Problem to work on:
Go through the entries below from the first line and transcribe each one exactly, ending with the line that contains "۱- فن‌آوری منبع‌گرا۲: محـصولات".

Given data:

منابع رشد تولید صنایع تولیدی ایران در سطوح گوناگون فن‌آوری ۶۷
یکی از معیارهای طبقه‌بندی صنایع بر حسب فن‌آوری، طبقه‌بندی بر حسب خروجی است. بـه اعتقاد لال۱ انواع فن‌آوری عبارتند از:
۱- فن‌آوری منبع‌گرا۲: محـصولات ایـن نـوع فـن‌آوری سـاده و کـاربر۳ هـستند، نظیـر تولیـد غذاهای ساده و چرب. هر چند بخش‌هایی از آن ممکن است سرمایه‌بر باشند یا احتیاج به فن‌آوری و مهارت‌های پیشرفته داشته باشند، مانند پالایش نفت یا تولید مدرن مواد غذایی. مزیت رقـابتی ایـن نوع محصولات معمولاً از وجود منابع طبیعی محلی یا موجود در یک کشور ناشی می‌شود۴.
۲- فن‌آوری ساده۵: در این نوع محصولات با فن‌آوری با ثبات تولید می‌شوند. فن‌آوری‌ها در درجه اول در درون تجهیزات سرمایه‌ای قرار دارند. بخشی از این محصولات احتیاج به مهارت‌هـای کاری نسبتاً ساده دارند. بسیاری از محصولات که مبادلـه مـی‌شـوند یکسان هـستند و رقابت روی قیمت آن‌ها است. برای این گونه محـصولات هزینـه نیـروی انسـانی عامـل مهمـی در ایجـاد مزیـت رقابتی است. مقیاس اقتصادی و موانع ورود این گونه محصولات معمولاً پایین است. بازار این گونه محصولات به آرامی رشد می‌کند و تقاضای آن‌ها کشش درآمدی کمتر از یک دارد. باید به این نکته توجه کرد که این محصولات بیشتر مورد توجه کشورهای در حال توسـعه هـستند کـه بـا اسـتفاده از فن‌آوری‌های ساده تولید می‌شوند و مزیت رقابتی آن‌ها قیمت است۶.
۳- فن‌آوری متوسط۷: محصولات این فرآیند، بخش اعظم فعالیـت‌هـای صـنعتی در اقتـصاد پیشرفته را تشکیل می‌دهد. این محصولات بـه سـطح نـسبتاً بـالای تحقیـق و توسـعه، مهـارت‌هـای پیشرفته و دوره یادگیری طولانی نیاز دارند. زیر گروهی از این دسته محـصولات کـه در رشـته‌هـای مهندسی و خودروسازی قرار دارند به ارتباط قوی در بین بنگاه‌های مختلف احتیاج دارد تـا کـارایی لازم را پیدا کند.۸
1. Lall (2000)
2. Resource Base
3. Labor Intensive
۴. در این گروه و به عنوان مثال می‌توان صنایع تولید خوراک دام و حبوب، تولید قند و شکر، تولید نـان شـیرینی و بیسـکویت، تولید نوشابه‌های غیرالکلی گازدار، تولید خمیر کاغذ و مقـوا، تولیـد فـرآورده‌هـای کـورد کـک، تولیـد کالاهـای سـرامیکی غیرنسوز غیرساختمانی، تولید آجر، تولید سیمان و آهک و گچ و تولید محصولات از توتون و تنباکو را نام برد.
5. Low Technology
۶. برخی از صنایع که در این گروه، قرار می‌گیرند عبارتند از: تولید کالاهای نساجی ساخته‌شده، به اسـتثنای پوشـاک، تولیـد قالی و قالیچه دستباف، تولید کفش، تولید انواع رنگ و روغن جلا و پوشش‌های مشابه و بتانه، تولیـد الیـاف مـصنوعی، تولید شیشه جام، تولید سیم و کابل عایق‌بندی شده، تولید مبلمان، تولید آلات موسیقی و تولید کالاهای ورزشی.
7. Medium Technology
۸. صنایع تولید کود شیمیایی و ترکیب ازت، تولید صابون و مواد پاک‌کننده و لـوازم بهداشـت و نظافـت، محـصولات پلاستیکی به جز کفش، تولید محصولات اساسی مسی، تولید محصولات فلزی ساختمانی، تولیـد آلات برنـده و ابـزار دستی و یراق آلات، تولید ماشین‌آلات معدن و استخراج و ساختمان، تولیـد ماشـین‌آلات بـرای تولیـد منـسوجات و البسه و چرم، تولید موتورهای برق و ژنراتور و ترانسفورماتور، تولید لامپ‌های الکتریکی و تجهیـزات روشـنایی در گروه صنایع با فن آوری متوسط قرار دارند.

Result of this exercise:
منابع رشد تولید صنایع تولیدی ایران در سطوح گوناگون فن‌آوری ۶۷
یکی از معیارهای طبقه‌بندی صنایع بر حسب فن‌آوری، طبقه‌بندی بر حسب خروجی است. بـه اعتقاد لال۱ انواع فن‌آوری عبارتند از:
۱- فن‌آوری منبع‌گرا۲: محـصولات ایـن نـوع فـن‌آوری سـاده و کـاربر۳ هـستند، نظیـر تولیـد غذاهای ساده و چرب. هر چند بخش‌هایی از آن ممکن است سرمایه‌بر باشند یا احتیاج به فن‌آوری و مهارت‌های پیشرفته داشته باشند، مانند پالایش نفت یا تولید مدرن مواد غذایی. مزیت رقـابتی ایـن نوع محصولات معمولاً از وجود منابع طبیعی محلی یا موجود در یک کشور ناشی می‌شود۴.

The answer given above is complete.